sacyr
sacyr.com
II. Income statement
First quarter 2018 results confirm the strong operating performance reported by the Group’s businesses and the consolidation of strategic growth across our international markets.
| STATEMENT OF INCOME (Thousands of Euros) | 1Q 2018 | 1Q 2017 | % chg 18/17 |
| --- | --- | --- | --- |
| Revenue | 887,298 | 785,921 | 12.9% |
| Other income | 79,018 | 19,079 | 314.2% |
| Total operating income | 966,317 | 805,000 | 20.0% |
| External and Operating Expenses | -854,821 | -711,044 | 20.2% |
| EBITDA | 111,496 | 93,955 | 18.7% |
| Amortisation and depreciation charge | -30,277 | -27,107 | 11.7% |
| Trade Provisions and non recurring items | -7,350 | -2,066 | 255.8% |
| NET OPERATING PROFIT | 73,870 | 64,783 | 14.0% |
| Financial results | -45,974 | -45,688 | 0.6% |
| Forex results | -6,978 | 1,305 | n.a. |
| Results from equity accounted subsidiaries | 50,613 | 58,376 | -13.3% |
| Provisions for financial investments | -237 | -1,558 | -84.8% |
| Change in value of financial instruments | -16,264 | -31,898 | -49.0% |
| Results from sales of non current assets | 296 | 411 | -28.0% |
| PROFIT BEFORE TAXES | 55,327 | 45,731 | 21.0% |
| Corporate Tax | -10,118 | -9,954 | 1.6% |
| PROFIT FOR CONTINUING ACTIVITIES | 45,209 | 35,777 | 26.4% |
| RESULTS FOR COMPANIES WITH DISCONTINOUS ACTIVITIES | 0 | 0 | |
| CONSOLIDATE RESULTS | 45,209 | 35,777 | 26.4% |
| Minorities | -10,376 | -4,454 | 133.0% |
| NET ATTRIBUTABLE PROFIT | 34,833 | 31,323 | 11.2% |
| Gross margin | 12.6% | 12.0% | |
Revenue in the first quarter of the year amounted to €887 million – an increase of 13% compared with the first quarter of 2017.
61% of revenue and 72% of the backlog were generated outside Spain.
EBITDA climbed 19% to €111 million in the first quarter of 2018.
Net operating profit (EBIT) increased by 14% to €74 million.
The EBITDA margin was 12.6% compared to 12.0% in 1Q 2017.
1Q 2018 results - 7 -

━━━━━━━━━━━━━━━━━━━━

What you need to do: Show every line of the data in which the word "from" appears.

Expected answer:
| Results from equity accounted subsidiaries | 50,613 | 58,376 | -13.3% |
| Results from sales of non current assets | 296 | 411 | -28.0% |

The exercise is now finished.